Re-running our example gives what we'd expect:
$ cargo run --quiet
It says: meow
It says: meow
It says: woof
And cargo-bloat now shows:
$ cargo bloat -n 999
Analyzing target/debug/blog_demo
[ .. snip .. ]
0.0%   0.2%     440B  blog_demo generic_speak
0.0%   0.1%     415B  blog_demo generic_speak
[ .. snip .. ]
A total of 855 bytes.
Since you already know the drill, we can do the inner function dispatch thing (with a caveat listed below):
fn generic_speak<T: Speak>(param: impl Iterator<Item = T>) {
  fn generic_speak_strings(params: Vec<String>) {
    for item in params {
      println!("It says: {item}");
    }
  }
  generic_speak_strings(param.map(|s| s.speak()).collect());
}
To which cargo-bloat reports:
$ cargo bloat -n 999
nalyzing target/debug/blog_demo
[ .. snip .. ]
0.0%   0.1%     405B  blog_demo generic_speak::generic_speak_strings
0.0%   0.0%      80B  blog_demo generic_speak
0.0%   0.0%      69B  blog_demo generic_speak
0.0%   0.0%      65B  blog_demo generic_speak::{{closure}}
0.0%   0.0%      65B  blog_demo generic_speak::{{closure}}
[ .. snip .. ]
Even though we have these closures, it's still a total of 684 bytes instead of
the original 855 bytes. Again, in this contrived example it's not that
dramatic, but in the real world it is often quite dramatic as the original
generic_speak or later generic_speak_strings could have quite a lot of
code!
Warning The Caveat! Conversion performance and allocations
I mentioned there is a caveat to the above. We created a whole new
Vec<String> to pass to the inner function which is another allocation and has
it's own performance implications. However, perhaps this is a case were an
extra allocation like that is acceptable compared to the code bloat and compile
times. You'll have to be the judge in your specific case.

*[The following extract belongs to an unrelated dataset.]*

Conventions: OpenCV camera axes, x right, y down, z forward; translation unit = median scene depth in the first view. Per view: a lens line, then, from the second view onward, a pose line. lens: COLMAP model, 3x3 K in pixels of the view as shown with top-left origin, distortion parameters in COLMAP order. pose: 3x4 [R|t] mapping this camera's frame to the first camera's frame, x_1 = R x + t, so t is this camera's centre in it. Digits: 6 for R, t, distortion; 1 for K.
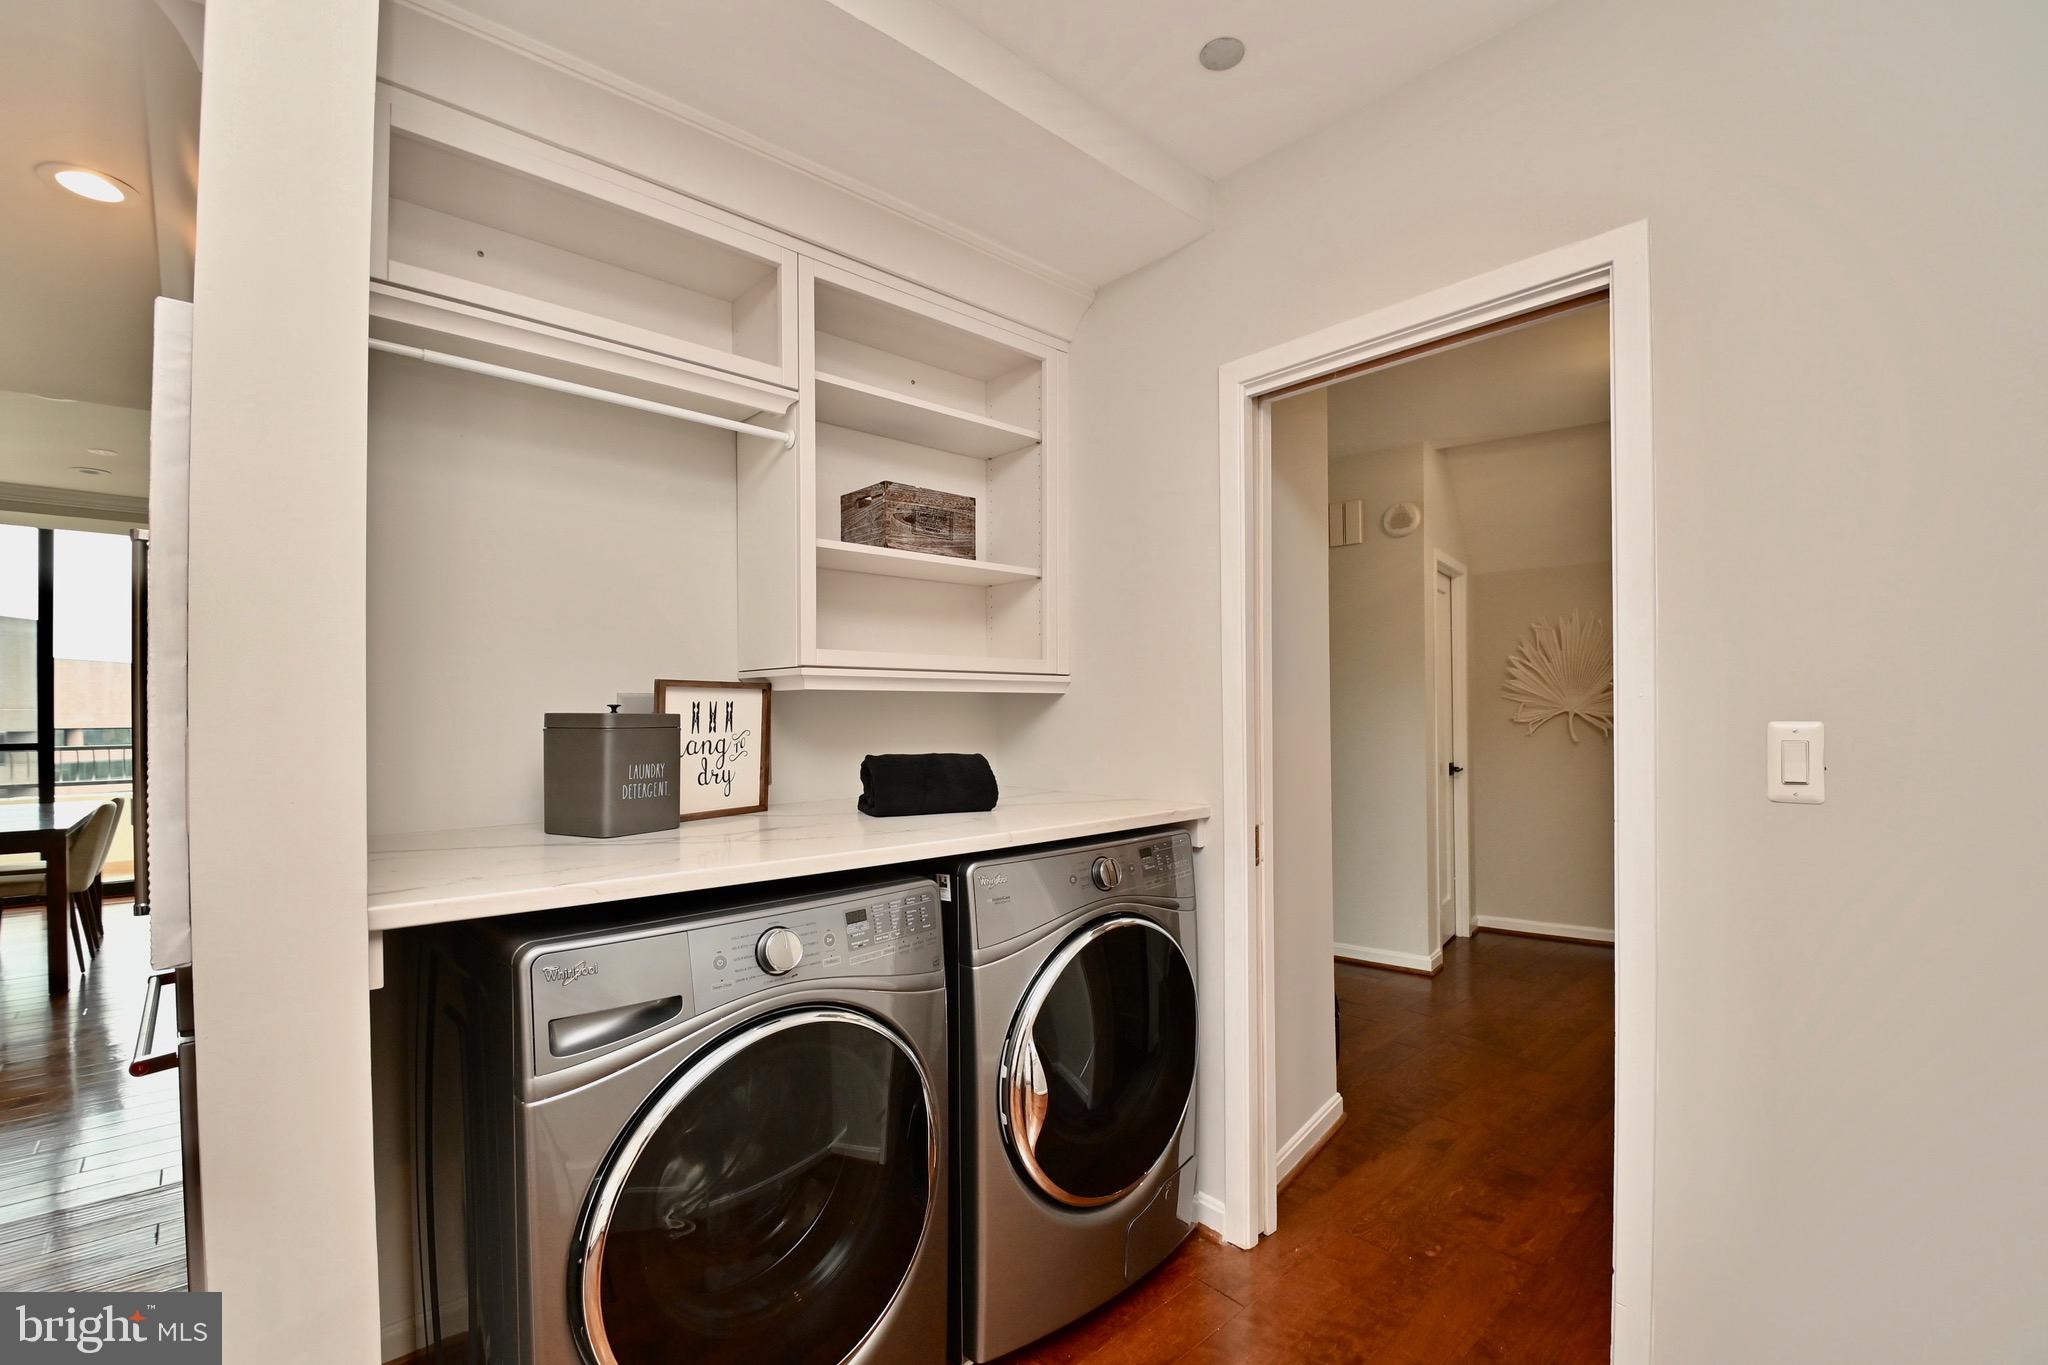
lens RADIAL K [[899.0, 0, 1020.9], [0, 899.0, 707.4], [0, 0, 1]] dist [0.002639, -0.014858]
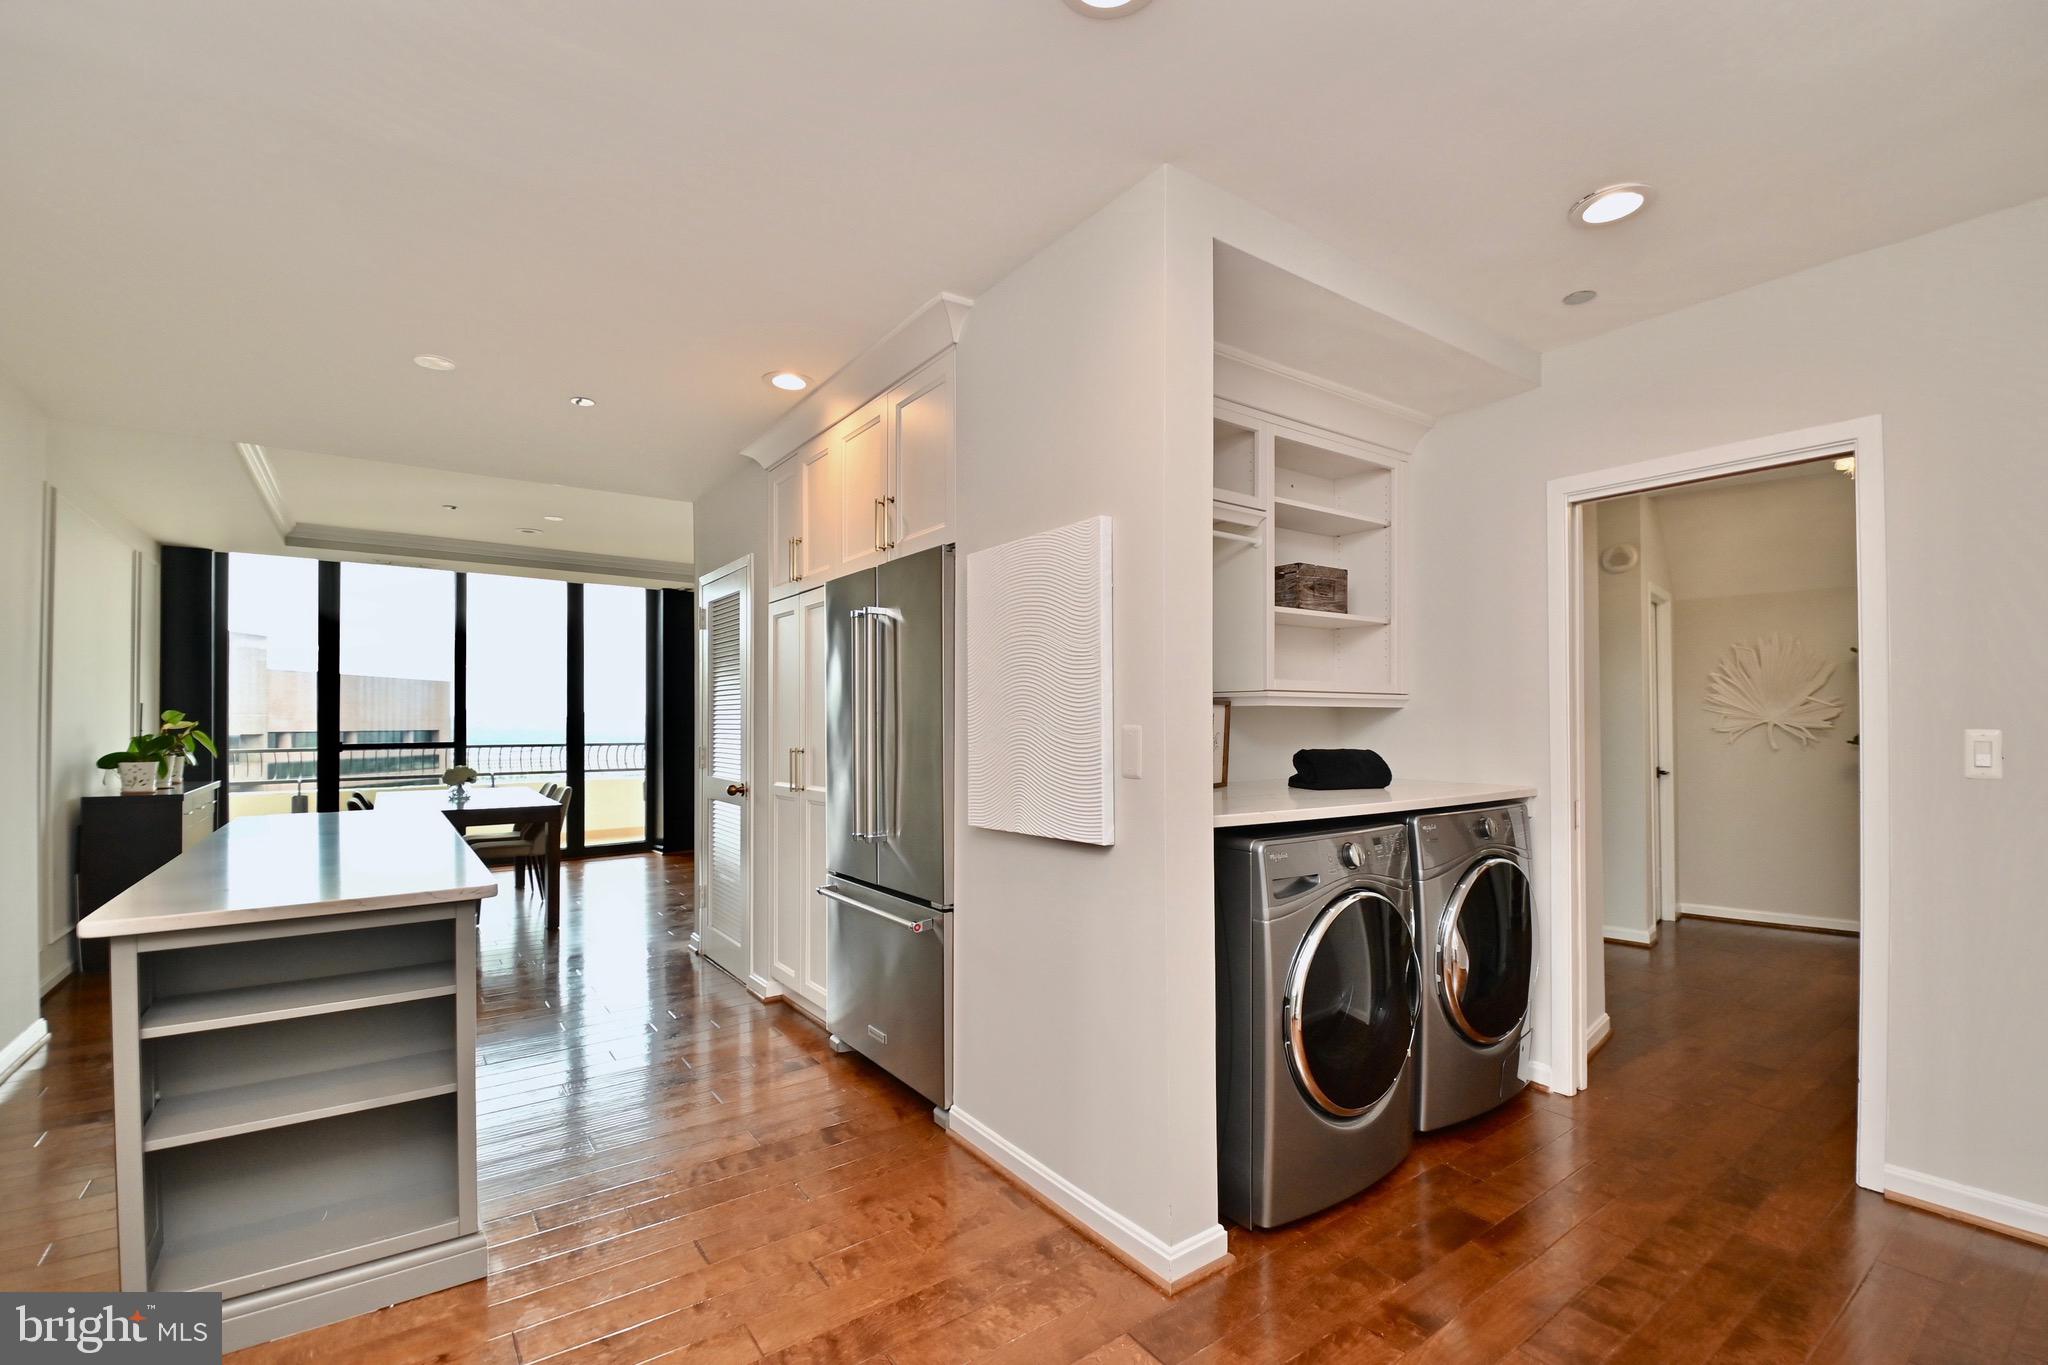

This is also partially only due to the strange contrived API I used for this example as well!
Conclusion
We learned that Rust will duplicate generic functions for all concrete types that use said function, which can cause a decent bit of code duplication and increase compile times.
By turning our generic function into a small wrapping shim, that immediately dispatches to an internal non-generic function only the shim gets duplicated while all our "real code" stays as a single logical function.